I look at how psychedelics affect brain chemistry. We make molecules. We make modified LSD analogues, we have a computer model of the serotonin receptor that's in the brain that we think is a target of these, computer generated that we discovered. We simulate the docking of these molecules to the receptor. We try to understand what are the amino acids in the receptor that interact with the different parts of the molecule. Then we look further in, we say when the molecule docks to the receptor, changes occur in the intercellular biochemistry. We look at the changes, how do those occur. My son who is a PhD in molecular biology doing neuropharmacology work at Vanderbilt has then looked even further and said what does LSD do to genetic regulation. He uses micro-array analysis to look at the gene expression changes following LSD in rats, and has seen changes in expression of 80 different genes. And then we have rat behavior where the rats tell us, "I think you gave me LSD" or "I don't think you gave me LSD." So we start from the design of the molecule, using computers, we synthesize the molecules, we then dock them in the receptor. We're mutating the receptor to change the amino acids so we can see how the complementary amino acids in the receptor modify the interaction with the drug. Then we look at the signaling in the receptor, what signaling pathways are turned on. And then ultimately to genetic regulation, where do protein expression changes occur.

We're looking at all the basic science -- preclinical stuff. I didn't have an MD degree so I couldn't do clinical research. This was sort of disturbing to me, but to get around it I founded the Heffter Research Institute, and they're doing all the clinical work. We're studying psilocybin -- in Zürich we have a clinical facility over there, with Franz Vollenweider. Most people know about the University of Arizona psilocybin study in OCD. Most people know about Charlie Grob's psilocybin study in terminal patients at UCLA. Those are all projects funded by the Heffter Institute.

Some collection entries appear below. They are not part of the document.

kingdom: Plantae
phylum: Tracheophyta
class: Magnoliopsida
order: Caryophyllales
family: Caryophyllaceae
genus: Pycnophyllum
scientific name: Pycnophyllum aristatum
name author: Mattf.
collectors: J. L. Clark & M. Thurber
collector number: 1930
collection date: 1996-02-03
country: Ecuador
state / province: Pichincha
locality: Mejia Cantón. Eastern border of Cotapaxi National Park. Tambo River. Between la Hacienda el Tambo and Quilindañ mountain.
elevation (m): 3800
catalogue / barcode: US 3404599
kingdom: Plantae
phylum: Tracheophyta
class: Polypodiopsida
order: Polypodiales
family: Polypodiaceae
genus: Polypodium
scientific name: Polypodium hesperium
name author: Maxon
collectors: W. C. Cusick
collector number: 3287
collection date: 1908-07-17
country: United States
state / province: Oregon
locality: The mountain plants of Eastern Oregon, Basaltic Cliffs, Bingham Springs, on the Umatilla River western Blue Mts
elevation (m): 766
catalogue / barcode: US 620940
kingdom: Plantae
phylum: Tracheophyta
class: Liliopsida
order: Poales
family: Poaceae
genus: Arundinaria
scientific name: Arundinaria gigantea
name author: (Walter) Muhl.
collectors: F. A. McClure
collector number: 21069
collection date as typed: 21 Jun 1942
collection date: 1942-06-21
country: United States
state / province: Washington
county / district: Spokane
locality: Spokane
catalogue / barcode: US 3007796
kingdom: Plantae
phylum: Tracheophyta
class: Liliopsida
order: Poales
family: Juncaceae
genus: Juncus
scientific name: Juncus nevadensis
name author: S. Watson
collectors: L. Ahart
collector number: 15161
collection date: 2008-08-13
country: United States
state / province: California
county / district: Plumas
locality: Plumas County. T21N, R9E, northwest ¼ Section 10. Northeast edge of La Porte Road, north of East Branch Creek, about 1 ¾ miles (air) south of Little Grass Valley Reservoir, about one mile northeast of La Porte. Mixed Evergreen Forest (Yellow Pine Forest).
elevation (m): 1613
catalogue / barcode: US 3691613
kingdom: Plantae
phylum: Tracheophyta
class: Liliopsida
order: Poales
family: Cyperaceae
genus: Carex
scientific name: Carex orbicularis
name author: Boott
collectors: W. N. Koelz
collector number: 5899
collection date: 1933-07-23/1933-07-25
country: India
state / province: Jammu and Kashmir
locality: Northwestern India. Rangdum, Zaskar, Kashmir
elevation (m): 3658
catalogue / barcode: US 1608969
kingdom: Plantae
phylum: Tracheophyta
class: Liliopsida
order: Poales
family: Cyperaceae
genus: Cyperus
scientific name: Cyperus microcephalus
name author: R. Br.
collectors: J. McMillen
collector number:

So, we've translated everything from the basic science on into the clinical. I don't know if we can do a whole lot more. I'm doing as much as I can. We're not doing research with LSD, but I believe within a framework of 5 to 10 years, if we continue on and are successful with our psilocybin research, it will be possible to get protocols approved in the United States. We might start in Europe first but I think it will be possible to reinitiate clinical studies with LSD.